**やること**
池袋の街を太鼓を叩いて練り歩く参加型パフォーマンスの体験記を、最後の文の後から書き継いでください。

**学習用テキスト**
>>>

集合場所は西池袋公園。私はそれを東京芸術劇場のある池袋西口公園のことだと思い込んでいたので少々慌てたのだが、行ってみれば池袋西口公園からほど近くにあるごく普通の(やや広めの)公園に参加者たちが集まっている。月に数度は池袋を訪れるが、こんな公園があるとは知らなかった。受付で手持ちの太鼓とバチ、アンパンとミネラルウォーターのペットボトルが手渡される。
50人ほどの参加者はおよそ10人ずつに分かれて説明を聞く。参加者はまず、1人ないし2人ずつに分かれ、渡された地図をもとに「待ち合わせ場所」に向かう。そこで待っているのは「トランスナショナルな(国境を越えて生きる)市民パフォーマーたち」らしい。立教大学脇の路地でヴェトナムから来たシステムエンジニアのDさんと無事に落ち合った私は、太鼓の叩き方を習いながら次の会場へと導かれる。ホスト役はDさんだが、どうやら池袋については私の方が詳しいようだ。会話は日本語にときどき英語が混じる。
次の会場はビルの谷間の古民家、と呼ぶにはこざっぱりとはしているが風情のある一軒家。到着するとお茶がふるまわれる。私は蓮茶を選ぶ。Dさんによればヴェトナムではポピュラーなのだという。日本人好みの味なように思うが日本ではあまり飲めないらしい。参加者が揃ったところで「平舎(ひらや)」と呼ばれるその場所の来歴(池袋在住300年18代!)と、韓国でフラを教えているという在日コリアンの女性の話を聞く。参加者の何人かから募った言葉でフラをつくり(フラの振りは言葉と対応している)、みんなでそれを少しだけ踊ってみる。
平舎を出て次の会場へ。参加者+パフォーマーのおよそ20人で列をつくり、街中を練り歩きながら太鼓を叩く。参加者とパフォーマーとで異なるリズム。東京メトロ副都心線池袋駅改札のある地下通路を通り東口側へ抜ける。たどり着いた中池袋公園にはすでにほかのグループが揃っていた。グループごとにまた異なるリズムを披露したあと、その場にいたおよそ100人ほどが大きな輪になり、ぐるぐると回りながらともに太鼓を打ち鳴らす。そのまま大きな集団となってまた次の場所へと池袋の街を練り歩く。

<<<

**生データ**

>>>

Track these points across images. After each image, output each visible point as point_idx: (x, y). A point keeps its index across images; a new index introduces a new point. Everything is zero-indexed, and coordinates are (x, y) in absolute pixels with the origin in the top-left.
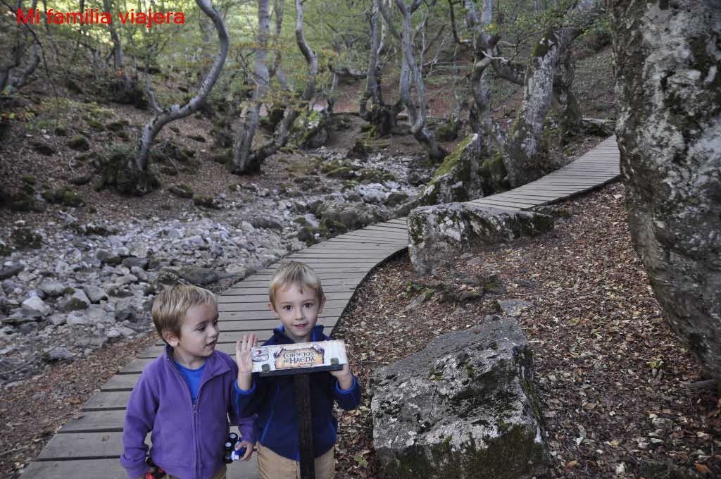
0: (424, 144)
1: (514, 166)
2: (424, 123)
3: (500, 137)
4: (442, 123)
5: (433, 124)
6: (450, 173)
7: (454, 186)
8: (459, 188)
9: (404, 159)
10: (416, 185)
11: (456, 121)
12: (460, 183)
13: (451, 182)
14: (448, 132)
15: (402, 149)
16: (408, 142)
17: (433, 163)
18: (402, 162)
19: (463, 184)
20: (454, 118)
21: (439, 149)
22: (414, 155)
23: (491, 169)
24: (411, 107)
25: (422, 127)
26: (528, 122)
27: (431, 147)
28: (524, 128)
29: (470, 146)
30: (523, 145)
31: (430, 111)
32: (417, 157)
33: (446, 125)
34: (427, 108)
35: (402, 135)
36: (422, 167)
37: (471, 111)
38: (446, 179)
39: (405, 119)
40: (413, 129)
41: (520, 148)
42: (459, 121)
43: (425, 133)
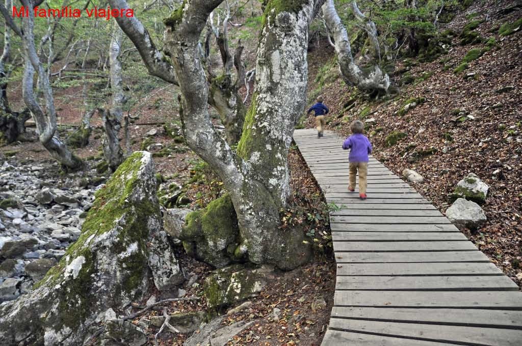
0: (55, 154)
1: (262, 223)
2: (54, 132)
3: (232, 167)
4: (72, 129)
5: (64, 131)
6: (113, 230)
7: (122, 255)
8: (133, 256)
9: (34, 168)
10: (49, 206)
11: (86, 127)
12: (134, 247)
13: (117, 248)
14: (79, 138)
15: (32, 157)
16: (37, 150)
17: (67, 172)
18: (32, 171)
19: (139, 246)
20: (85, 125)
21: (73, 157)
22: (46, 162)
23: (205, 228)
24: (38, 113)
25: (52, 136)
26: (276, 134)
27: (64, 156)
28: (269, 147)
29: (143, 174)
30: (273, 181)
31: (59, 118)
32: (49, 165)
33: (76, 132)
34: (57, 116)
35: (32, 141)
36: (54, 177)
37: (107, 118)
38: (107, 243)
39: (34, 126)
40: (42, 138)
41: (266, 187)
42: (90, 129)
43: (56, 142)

<<<
>>>

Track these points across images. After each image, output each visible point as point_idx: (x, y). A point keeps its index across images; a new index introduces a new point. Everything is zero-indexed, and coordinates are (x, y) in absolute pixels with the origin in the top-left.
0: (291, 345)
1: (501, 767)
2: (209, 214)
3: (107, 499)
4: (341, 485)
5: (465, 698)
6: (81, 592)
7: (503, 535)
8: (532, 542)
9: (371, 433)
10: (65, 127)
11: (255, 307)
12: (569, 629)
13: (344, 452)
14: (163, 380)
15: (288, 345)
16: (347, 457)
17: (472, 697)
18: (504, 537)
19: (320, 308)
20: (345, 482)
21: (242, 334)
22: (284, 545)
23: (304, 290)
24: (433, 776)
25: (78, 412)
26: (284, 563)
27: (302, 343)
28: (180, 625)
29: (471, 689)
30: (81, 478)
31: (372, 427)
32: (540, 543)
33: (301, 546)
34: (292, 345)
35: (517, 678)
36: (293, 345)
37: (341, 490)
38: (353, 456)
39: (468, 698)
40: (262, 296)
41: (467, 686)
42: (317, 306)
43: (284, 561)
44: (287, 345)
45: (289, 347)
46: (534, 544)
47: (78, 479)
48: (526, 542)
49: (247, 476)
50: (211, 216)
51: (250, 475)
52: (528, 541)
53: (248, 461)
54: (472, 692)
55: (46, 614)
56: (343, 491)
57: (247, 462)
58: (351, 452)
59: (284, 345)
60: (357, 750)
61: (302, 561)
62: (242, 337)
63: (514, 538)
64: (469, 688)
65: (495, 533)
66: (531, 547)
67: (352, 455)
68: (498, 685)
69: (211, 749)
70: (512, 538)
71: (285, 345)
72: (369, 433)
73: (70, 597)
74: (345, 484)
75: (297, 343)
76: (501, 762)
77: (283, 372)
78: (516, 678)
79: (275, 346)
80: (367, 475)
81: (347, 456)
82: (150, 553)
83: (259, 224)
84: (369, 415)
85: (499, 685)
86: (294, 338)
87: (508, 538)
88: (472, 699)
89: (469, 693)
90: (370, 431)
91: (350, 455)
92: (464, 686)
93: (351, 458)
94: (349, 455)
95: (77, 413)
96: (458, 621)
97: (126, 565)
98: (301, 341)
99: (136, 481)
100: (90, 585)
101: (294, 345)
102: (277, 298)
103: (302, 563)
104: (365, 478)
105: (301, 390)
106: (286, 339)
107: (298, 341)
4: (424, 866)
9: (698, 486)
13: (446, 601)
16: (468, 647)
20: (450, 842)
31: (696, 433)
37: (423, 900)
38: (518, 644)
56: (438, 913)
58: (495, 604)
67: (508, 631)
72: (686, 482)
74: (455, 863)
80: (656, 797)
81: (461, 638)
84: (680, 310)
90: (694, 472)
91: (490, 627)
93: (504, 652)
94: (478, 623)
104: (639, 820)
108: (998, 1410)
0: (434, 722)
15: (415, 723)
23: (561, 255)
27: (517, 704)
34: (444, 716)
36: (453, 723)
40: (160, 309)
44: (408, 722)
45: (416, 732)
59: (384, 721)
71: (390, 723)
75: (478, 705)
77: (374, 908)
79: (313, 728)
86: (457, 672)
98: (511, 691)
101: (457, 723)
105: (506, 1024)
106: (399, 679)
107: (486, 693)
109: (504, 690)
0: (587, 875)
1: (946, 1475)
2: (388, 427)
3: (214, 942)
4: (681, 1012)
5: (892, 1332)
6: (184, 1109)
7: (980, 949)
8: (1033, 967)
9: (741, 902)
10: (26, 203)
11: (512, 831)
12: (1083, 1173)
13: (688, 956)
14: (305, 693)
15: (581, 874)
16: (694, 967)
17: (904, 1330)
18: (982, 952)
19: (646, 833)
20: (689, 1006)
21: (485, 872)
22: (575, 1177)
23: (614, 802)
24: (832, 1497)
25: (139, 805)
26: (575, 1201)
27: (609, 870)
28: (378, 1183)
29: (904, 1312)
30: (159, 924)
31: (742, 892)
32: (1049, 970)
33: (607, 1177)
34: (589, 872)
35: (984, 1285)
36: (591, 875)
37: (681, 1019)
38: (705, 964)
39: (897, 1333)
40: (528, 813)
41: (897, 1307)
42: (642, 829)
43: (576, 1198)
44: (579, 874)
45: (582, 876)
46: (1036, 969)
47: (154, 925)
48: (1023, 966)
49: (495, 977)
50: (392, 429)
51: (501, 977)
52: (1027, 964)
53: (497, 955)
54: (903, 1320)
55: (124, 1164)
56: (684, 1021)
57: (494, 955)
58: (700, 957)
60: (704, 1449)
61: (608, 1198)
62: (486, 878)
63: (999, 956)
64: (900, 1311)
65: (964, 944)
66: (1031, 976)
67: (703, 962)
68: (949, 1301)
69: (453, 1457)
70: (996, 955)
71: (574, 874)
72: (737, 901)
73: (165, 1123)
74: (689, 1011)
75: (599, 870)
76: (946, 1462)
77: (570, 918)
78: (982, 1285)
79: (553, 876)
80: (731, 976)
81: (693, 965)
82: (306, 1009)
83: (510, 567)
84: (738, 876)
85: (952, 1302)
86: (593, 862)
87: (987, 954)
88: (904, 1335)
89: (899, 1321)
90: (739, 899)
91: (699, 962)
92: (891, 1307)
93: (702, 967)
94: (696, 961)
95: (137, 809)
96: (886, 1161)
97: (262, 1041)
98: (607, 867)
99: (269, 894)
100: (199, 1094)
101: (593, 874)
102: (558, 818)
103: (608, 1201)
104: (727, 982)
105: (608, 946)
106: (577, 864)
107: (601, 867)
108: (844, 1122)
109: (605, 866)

<<<

**練習問題の解答**
御会式に合流する前に南池袋公園で小休止。フェスティバル/トーキョーの会場のひとつとして使われることもあり、私にとっては多少なりとも見覚えのある場所だ。聞けば、ここから先どうするのかはDさんも知らないらしい。考えてみれば当然のことだ。これから参加する「鬼子母神 御会式」は年に一度の本物の祭りなのだ。練習はできない。
都電荒川線都電雑司ヶ谷駅の近くまで移動し御会式連合会の方々から太鼓の叩き方のレクチャーを受ける。ヤキソバ、りんご飴、ケバブ、タピオカ、じゃがバター。屋台の並ぶ参道をゆっくりと練り歩く。お堂への参拝をクライマックスに、近くの集会所で各国のスナックをつまみチルアウトしてなんとなくの解散。Dさんとも別れ帰途につく。
4時間のなかで特に印象に残った場面が二つある。といってもそれはパフォーマンスとして用意された瞬間ではない。ひとつは中池袋公園でのこと。公園を占拠し、ぐるぐると回りながら太鼓を打ち鳴らす「私たち」の姿を多くの人がスマホで撮影していた。そのなかには海外からの観光客と思しき姿もあった。彼らは「私たち」をなんだと思っただろうか。それはその日初めて行なわれた、いわば「ニセモノ」の祭りだ。再開発されたばかりの真新しい中池袋公園に集ったヨソモノ同士の集まりも、はたから見れば地域の祭りと変わらなかったかもしれない。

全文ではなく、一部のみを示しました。